What some of the anti-gun control people are saying is that the risk of dying from a gun is so small, that gun control is outweighed by the benefits of owning guns. I’ve heard this logic before, and it’s from the anti-vaccine zealots. They argue that because only a few children will die of measles (or any vaccine-preventable disease), vaccines should not be mandated. 

Yes, the chances of dying from measles are rare (thanks to vaccines). Yes, the chances of one person dying in a mass murder are small. The problem with the logic of the anti-vaccine and anti-gun control activists is the same — we have the power to prevent both. And we should prevent both. Our public health advocates should be on the side of vaccines and gun control.

boy in green shirt
Photo by CDC on

Comparing vaccines and gun control 

  1. Gun control and vaccinations are public health issues. Unfortunately, Federal law prevents the Centers for Diseases Control and Prevention (CDC), the nation’s public health agency, from advocating for gun control as they can do for vaccines. That being said, the CDC has produced a lot of peer-reviewed research that shows that states with stronger gun control laws, like California, have some of the lowest mortality rates from guns. 
  2. Anti-vaccine and anti-gun control advocates both think they have some “right” to put their children at risk of harm, including death. This has never made sense to me. I wish someone would explain it. Oh yeah, the anti-children side says we should arm teachers to protect children, and vaccines are useless. 
  3. Few states have had the political will to both mandate vaccines and control guns. Once again, California.
  4. Anti-vaxxers frequently threaten those of us who support vaccines with gun violence. Like they did against a member of Congress
gun control heatlh

I’m seriously tired of all of this. I’m tired that our country lacks the fortitude to put in rational gun control. It should be difficult to buy weapons and ammunition. I’m tired of the racism and hatred that surrounds the gun control and vaccine discussions.

Larry Cook, who had a violent anti-vaccine Facebook page, threatens pro-vaccine people with gun violence. Talk about the intersection of hate-filled violence of the anti-vaccine and anti-gun control groups.

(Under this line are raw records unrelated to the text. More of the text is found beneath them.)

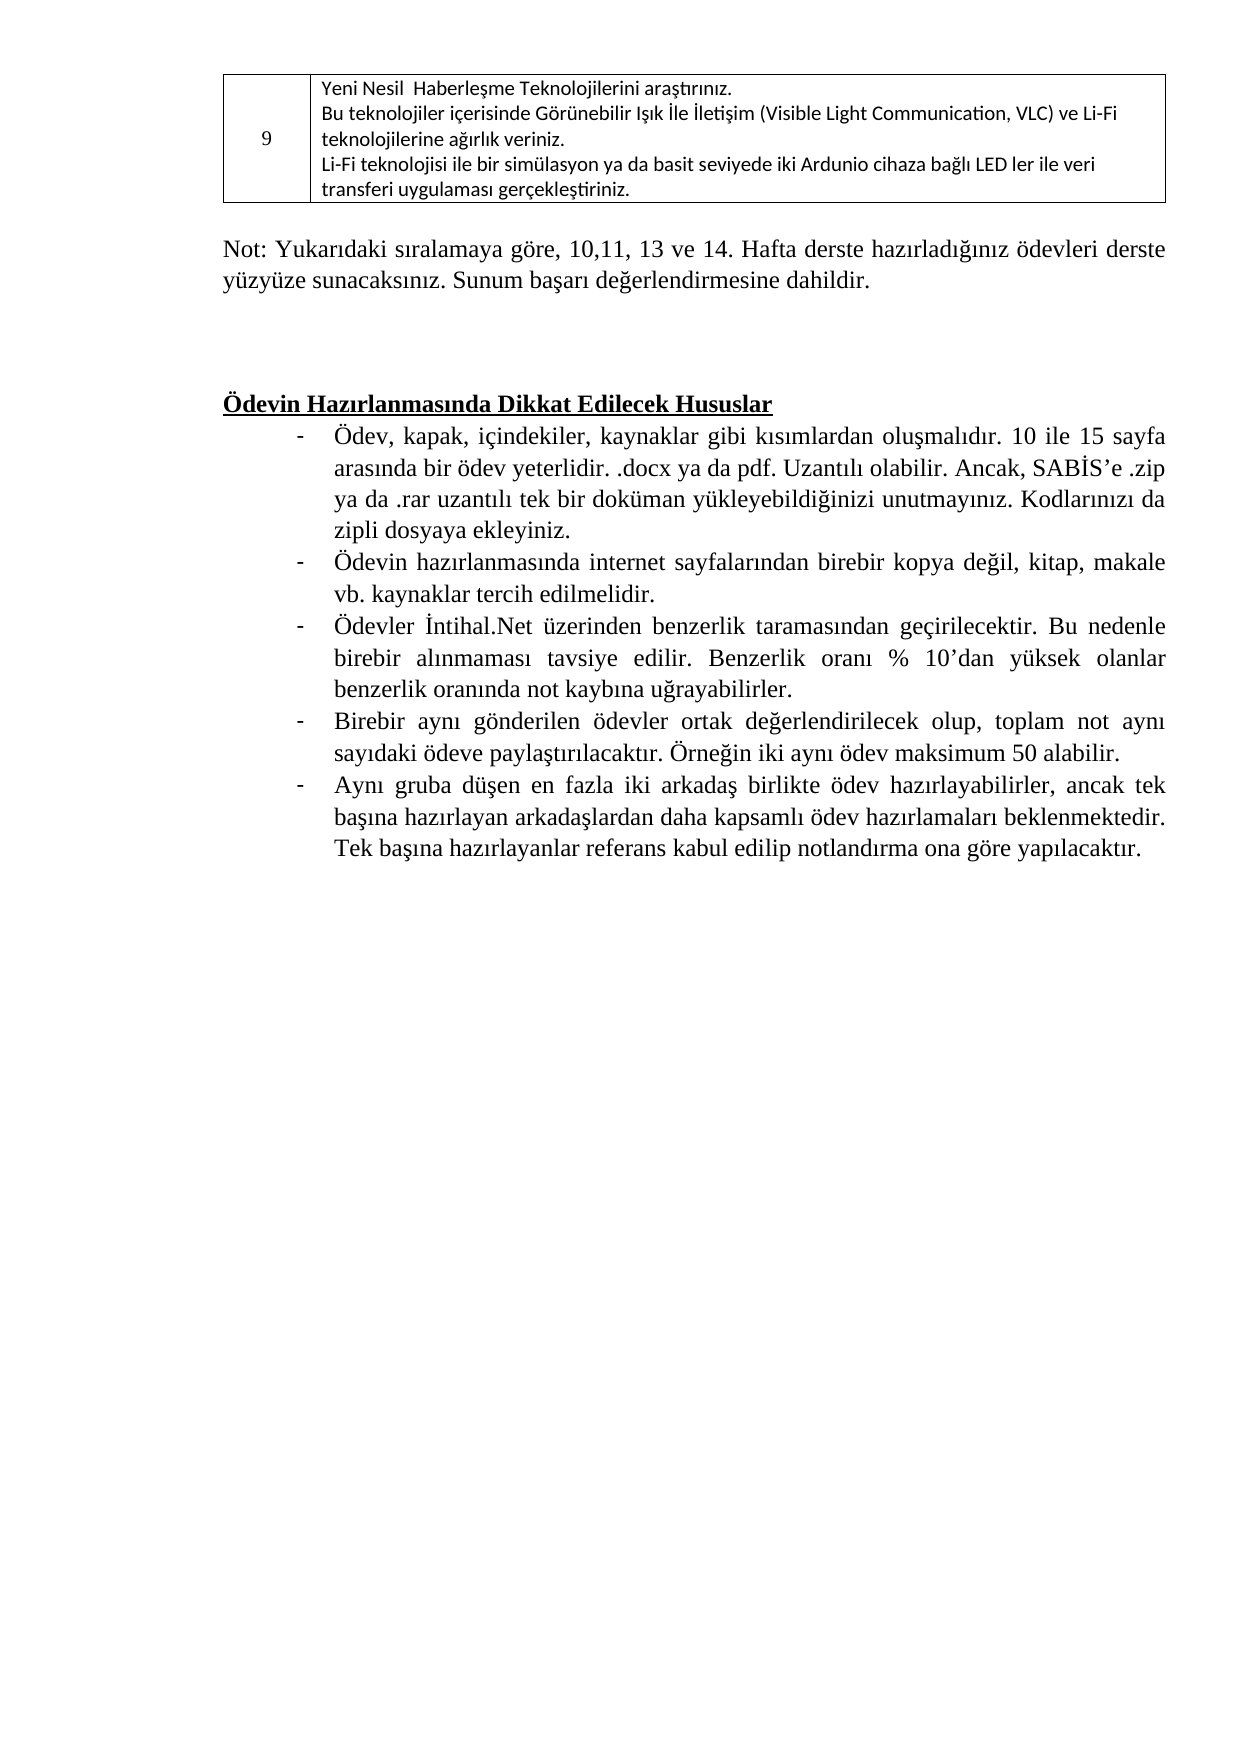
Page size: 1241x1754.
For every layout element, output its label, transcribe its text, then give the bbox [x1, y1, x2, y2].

list Not: Yukarıdaki sıralamaya göre, 10,11, 13 ve 14. Hafta derste hazırladığınız ödevleri derste yüzyüze sunacaksınız. Sunum başarı değerlendirmesine dahildir. [223, 234, 1166, 294]
list Aynı gruba düşen en fazla iki arkadaş birlikte ödev hazırlayabilirler, ancak tek başına hazırlayan arkadaşlardan daha kapsamlı ödev hazırlamaları beklenmektedir. Tek başına hazırlayanlar referans kabul edilip notlandırma ona göre yapılacaktır. [296, 769, 1166, 861]
list Ödevin hazırlanmasında internet sayfalarından birebir kopya değil, kitap, makale vb. kaynaklar tercih edilmelidir. [296, 546, 1166, 608]
list Ödev, kapak, içindekiler, kaynaklar gibi kısımlardan oluşmalıdır. 10 ile 15 sayfa arasında bir ödev yeterlidir. .docx ya da pdf. Uzantılı olabilir. Ancak, SABİS’e .zip ya da .rar uzantılı tek bir doküman yükleyebildiğinizi unutmayınız. Kodlarınızı da zipli dosyaya ekleyiniz. [296, 420, 1166, 544]
list Birebir aynı gönderilen ödevler ortak değerlendirilecek olup, toplam not aynı sayıdaki ödeve paylaştırılacaktır. Örneğin iki aynı ödev maksimum 50 alabilir. [296, 705, 1166, 767]
list Ödevler İntihal.Net üzerinden benzerlik taramasından geçirilecektir. Bu nedenle birebir alınmaması tavsiye edilir. Benzerlik oranı % 10’dan yüksek olanlar benzerlik oranında not kaybına uğrayabilirler. [296, 610, 1166, 703]
table_cell Yeni Nesil Haberleşme Teknolojilerini araştırınız. Bu teknolojiler içerisinde Görünebilir Işık İle İletişim (Visible Light Communication, VLC) ve Li-Fi teknolojilerine ağırlık veriniz. Li-Fi teknolojisi ile bir simülasyon ya da basit seviyede iki Ardunio cihaza bağlı LED ler ile veri transferi uygulaması gerçekleştiriniz. [311, 75, 1165, 202]
list Ödevin Hazırlanmasında Dikkat Edilecek Hususlar [223, 389, 1166, 418]
table_cell 9 [224, 75, 310, 202]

And more anti-vaccine threats and 2nd Amendment claims. They are the same.

Well, we are doing so much better with vaccinating our children, despite the fear, uncertainty, and doubt from the anti-vaccine radicals. The country mostly had the will to make immunization a public health issue and it was successful. But every day, we see the lies from the anti-vaxxers, especially with COVID-19 vaccines, and they are making inroads into this discourse about the country’s public health.

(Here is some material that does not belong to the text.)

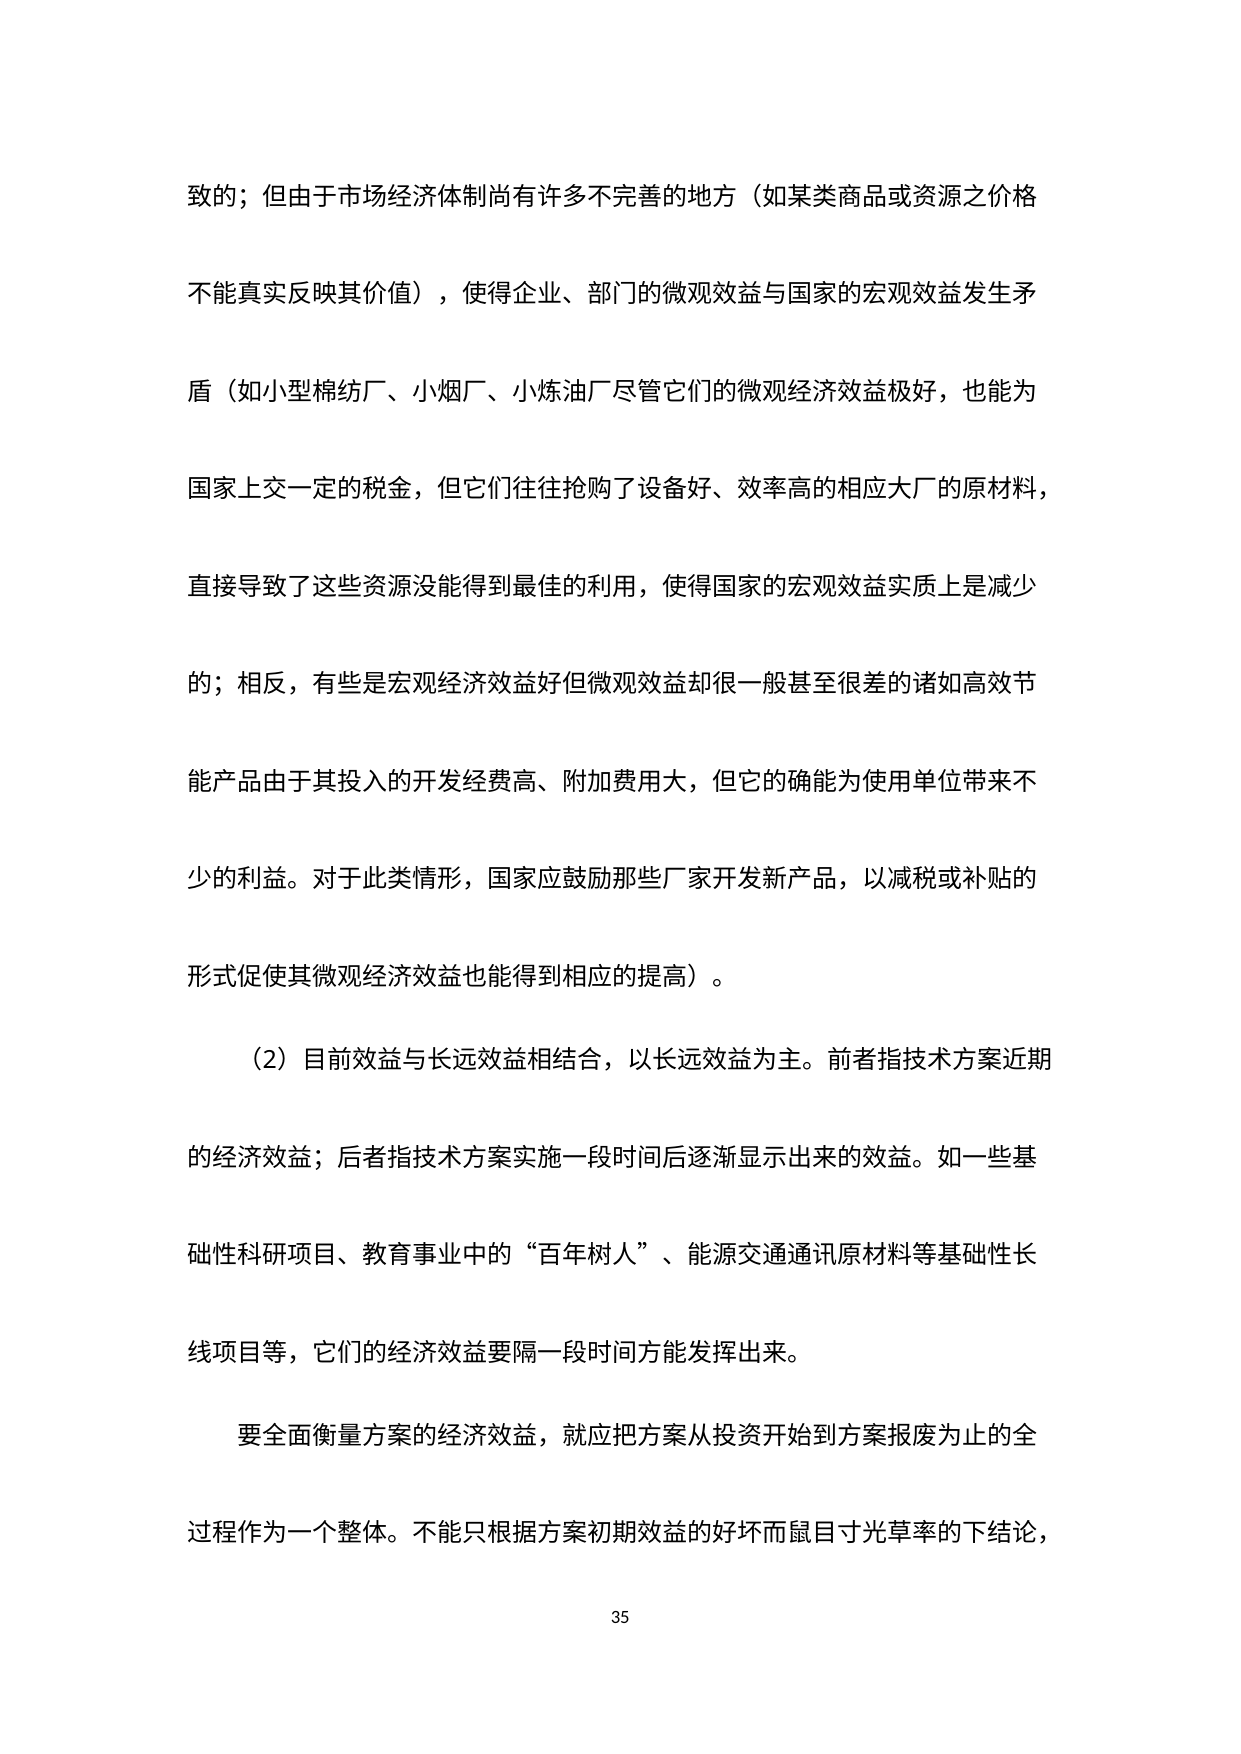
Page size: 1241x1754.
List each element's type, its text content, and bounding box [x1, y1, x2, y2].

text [187, 162, 1053, 1007]
text （2）目前效益与长远效益相结合，以长远效益为主。前者指技术方案近期的经济效益；后者指技术方案实施一段时间后逐渐显示出来的效益。如一些基础性科研项目、教育事业中的“百年树人”、能源交通通讯原材料等基础性长线项目等，它们的经济效益要隔一段时间方能发挥出来。 [187, 1025, 1053, 1383]
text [187, 1401, 1053, 1563]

On the other hand, the public health issue of gun control has mostly been nothing. So, every day, more people are killed by assault weapons brandished by angry men (mostly). At what point do we change?

I guess we’ll continue with worthless “thoughts and prayer,” until such time no American is alive because of guns, climate change, and vaccine-preventable diseases.

I wish we would make gun control a public health initiative no different than we did to get vaccines to try to end the COVID-19 pandemic. But I don’t think it will happen, because the majority of Americans who want gun control are outvoted by the minority who don’t.